Opinion

The day polling died

Mark it down on your calendars: Yesterday — Monday, Oct. 8, 2012 — may go down in the annals of history as the day political polling died.

It was the most ridiculous polling day among many preposterous polling days in the course of this long campaign.

The ludicrous comedy began early in the morning. Gallup reported that, when it combined the results of its three nightly surveys after Wednesday’s debate, the race between Mitt Romney and President Obama had become a tie, 47-47.

Around the same time came news from the bipartisan Battleground poll that though its top line had the race 49-48 for Obama, among “extremely likely” voters, it was 52-46 for Romney. And 85 percent of its survey was done before Wednesday’s debate.

Then, around 9:30 a.m. came the news from Rasmussen’s three-day poll: A 48-48 tie.

Sounds consistent, right? It wasn’t. The day before, in Rasmussen’s three-day poll, Romney had been leading 49 to 47. A two-point shift in Obama’s favor in a single day in a tracking poll is a significant move.

Even more sobering was Rasmussen’s tracking poll of swing states, which showed Obama in the lead, 49-47. Its state polls (all from a single day of surveying on Sunday) were also good news for Obama.

All of this suggested, in the words of the sober election analyst for the liberal New Republic, Nate Cohn, that “Rasmussen [had thrown] cold water on Romney’s post-debate bounce.”

Then came the big news at 1 p.m., when Gallup revealed the results of its daily tracking poll: Obama leading, 50-45!

Republicans, high as a kite since Wednesday night, instantly reached for the Lithium to control the downward swing of their manic depression.

“Hey, wait,” I hear you thinking. “Didn’t Podhoretz just say Gallup had released a tracking poll early in the morning showing a 47-47 tie?”

Yes, you did, just a few paragraphs up.

But see, Gallup’s 1 p.m. tracking poll with the five-point Obama lead is a seven-day tracking poll, whereas the early-morning poll that had it tied was a three-day tracking poll.

And that three-day poll was only for Thursday, Friday, and Saturday. The 1 p.m seven-day tracking poll included Sunday. So Sunday must have been very good for Obama.

Wait: All of a sudden, there came a tweet from — of all sources — the extremely anti-Republican Markos Moulitsas of the Daily Kos Web site that its weekly survey “has Romney in the lead. Bulk of calls were made Thu & Fri, after R’s post-debate bounce.”
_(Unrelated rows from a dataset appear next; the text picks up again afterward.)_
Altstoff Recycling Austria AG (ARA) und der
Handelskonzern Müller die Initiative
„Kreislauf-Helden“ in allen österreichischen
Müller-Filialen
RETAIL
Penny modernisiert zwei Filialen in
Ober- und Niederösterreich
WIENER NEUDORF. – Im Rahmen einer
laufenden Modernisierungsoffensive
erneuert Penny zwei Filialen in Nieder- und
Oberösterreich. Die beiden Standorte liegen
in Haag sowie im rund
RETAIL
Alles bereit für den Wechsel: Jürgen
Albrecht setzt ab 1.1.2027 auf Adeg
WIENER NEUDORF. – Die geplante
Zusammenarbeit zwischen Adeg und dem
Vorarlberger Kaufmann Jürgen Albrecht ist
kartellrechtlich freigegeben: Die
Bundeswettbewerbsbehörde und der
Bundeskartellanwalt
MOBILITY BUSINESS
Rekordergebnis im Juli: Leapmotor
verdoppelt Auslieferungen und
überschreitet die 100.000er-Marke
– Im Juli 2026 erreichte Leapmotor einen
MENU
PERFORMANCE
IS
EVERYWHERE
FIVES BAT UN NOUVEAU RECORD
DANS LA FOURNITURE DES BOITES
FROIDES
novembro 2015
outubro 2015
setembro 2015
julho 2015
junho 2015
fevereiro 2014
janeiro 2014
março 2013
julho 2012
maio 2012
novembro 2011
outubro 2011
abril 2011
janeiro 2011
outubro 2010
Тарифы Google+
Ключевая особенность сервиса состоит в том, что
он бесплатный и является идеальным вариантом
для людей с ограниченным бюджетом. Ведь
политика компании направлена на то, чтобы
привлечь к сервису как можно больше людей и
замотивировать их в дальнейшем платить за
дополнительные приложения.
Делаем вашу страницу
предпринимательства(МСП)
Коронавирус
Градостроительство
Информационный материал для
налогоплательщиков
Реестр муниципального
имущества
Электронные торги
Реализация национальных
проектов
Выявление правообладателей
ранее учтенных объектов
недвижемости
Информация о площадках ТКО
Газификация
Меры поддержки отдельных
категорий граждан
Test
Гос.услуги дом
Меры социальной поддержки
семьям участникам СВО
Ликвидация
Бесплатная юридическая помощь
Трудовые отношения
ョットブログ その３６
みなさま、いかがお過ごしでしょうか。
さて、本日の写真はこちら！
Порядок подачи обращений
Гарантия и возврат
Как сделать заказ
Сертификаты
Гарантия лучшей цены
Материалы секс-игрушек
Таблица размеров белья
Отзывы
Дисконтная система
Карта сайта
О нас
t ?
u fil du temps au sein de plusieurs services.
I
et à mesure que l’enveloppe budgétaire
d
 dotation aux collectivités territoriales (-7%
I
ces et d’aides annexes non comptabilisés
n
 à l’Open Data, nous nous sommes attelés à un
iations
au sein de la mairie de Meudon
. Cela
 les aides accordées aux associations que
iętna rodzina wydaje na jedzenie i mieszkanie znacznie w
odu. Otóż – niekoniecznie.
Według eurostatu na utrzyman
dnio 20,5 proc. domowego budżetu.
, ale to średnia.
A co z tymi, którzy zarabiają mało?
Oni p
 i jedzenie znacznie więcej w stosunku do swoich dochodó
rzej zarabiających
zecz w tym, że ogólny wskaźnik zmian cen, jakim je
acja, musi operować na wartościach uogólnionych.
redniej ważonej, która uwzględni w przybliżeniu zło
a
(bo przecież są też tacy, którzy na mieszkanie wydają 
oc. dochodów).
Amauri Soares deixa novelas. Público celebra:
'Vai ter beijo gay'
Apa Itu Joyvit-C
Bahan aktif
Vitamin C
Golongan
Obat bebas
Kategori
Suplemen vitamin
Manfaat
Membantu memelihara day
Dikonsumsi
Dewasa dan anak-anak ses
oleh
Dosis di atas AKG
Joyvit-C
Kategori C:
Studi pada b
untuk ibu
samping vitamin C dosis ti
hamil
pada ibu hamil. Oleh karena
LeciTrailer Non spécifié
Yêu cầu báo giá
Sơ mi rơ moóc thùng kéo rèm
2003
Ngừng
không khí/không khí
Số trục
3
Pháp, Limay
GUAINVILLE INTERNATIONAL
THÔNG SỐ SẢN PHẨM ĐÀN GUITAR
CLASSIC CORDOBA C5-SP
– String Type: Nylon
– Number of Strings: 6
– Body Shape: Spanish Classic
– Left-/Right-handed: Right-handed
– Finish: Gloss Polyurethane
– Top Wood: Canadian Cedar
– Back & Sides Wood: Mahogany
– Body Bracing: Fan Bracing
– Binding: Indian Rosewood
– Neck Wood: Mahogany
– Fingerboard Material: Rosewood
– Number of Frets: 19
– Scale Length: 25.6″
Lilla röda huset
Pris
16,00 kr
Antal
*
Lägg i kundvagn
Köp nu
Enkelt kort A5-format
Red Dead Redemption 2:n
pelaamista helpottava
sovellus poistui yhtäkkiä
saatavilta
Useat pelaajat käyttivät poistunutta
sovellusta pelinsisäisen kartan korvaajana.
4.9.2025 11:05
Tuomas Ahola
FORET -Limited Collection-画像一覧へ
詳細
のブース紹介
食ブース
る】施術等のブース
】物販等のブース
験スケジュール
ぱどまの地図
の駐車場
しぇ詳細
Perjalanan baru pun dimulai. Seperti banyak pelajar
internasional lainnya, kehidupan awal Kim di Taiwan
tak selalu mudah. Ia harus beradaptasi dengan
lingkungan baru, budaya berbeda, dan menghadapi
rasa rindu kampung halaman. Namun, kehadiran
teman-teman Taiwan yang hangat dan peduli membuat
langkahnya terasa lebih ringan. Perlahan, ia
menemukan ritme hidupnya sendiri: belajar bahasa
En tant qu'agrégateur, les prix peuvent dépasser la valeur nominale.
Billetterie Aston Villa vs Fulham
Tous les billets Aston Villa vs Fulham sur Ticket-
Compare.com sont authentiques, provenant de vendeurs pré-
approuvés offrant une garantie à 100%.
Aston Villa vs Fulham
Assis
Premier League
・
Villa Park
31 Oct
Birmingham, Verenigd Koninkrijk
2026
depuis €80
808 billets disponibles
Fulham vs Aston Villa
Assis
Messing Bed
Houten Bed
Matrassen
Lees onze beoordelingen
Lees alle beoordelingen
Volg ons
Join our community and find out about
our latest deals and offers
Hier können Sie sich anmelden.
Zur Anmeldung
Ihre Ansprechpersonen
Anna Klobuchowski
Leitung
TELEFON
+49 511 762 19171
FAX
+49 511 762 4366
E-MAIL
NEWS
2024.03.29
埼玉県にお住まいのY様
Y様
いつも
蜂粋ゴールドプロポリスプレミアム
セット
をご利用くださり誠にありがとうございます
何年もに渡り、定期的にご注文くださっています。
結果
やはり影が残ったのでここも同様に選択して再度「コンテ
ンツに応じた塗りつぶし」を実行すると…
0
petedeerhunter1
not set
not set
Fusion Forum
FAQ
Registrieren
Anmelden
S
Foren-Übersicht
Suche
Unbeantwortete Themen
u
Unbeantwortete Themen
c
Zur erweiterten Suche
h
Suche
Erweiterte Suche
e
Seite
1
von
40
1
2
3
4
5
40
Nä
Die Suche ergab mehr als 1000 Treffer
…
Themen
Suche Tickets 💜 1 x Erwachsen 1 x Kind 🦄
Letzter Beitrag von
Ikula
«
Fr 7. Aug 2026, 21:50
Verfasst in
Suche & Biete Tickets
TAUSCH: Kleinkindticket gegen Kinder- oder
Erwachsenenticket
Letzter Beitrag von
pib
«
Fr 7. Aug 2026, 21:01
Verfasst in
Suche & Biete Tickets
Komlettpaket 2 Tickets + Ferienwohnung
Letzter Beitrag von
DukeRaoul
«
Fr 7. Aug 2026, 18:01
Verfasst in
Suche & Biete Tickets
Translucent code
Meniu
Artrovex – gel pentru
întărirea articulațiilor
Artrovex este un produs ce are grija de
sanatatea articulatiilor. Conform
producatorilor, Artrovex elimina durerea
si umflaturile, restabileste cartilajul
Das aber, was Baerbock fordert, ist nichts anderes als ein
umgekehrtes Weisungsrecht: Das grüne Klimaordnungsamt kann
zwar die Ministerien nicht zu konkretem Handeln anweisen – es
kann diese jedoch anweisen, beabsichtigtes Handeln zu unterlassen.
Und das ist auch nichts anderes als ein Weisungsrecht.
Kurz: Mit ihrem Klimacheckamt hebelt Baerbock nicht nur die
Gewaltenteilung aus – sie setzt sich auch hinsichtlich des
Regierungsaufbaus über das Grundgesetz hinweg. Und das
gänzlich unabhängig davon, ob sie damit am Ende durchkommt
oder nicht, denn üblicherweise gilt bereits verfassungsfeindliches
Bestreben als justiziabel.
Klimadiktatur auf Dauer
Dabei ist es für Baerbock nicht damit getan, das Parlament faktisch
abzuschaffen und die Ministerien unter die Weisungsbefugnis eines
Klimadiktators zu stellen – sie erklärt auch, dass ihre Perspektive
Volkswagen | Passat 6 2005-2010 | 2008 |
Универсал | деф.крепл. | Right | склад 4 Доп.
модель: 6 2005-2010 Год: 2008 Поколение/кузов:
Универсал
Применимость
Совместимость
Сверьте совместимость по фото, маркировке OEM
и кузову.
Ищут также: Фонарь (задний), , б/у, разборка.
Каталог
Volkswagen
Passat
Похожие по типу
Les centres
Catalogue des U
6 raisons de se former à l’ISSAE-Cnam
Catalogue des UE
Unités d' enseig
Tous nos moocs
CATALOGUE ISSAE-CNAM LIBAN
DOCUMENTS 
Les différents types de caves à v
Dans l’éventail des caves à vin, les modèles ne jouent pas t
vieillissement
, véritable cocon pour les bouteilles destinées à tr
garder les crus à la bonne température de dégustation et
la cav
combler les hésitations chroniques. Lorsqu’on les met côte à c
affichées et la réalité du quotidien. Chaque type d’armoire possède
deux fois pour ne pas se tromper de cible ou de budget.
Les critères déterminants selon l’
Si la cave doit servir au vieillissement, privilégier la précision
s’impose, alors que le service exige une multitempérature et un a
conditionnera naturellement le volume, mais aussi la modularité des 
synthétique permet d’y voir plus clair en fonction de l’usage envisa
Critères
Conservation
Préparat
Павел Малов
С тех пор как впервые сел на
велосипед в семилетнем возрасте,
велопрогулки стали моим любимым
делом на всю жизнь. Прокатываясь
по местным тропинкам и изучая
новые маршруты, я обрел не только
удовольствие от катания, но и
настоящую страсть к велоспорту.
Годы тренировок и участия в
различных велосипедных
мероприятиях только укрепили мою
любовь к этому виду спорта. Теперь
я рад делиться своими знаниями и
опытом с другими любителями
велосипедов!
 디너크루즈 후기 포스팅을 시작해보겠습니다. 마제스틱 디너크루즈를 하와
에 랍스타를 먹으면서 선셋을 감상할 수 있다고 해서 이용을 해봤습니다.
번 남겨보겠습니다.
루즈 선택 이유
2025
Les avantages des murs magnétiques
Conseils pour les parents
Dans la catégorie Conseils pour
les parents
The big boom erupted at 4 p.m.: The Pew poll — thought even by liberals to be the most likely to skew Democratic — featured an astonishing result: Romney up by four, 49-45.

Even more astonishing, it was a 12-point swing in his favor from the last Pew poll, taken before the debate — and included an 18-point swing in one week among female voters toward Romney.

So, in one day, a single pollster released two seemingly contradictory surveys. Another pollster showed what appears to be a swing back to Obama after a swing toward Romney.

And two other polls were deeply encouraging to Romney. One showed him winning with those most likely to vote by a six-point margin even before the debate. The other? Winning by four after a 12-point shift in his favor in a single week.

You know what you call data like these?

Garbage.

The disparity in these numbers and their trends are so broad that even the cautionary method of adding them all together and averaging them out — best done by the Real Clear Politics “poll of polls” — makes little sense.

After an election season lasting 14 months, which saw Herman Cain and Michele Bachmann and Newt Gingrich serially seduced into fantasizing they might win a GOP nomination they never ever would have, we go into the final month with no reason to trust that these surveys are capturing anything other than a close race.

Pollsters themselves, when challenged on their stats, say they’re just presenting a snapshot of public opinion. Fine, but these snapshots are wildly distorted.

The key hidden fact is that fewer than one in 10 respond to those who try to poll them.

People who screen their calls, hang up on people they don’t know or end the survey because they don’t have time to take it make up more than 90 percent of those phoned by pollsters.

Then there are issues with cellphone users and those who communicate pretty much solely by texts and e-mail, and the like.

All we can be sure of, in the words of the peerless Internet humorist Iowahawk, “political poll results accurately reflect the opinions of the weirdo 9 percent who agree to participate in political polls.”

What yesterday proved is that all bets are off. We’re judging the state of this contest with junk data, and we need to stop. Until pollsters can figure out how to avoid all these crazy mood swings and white noise, they should be put on political and pundit probation.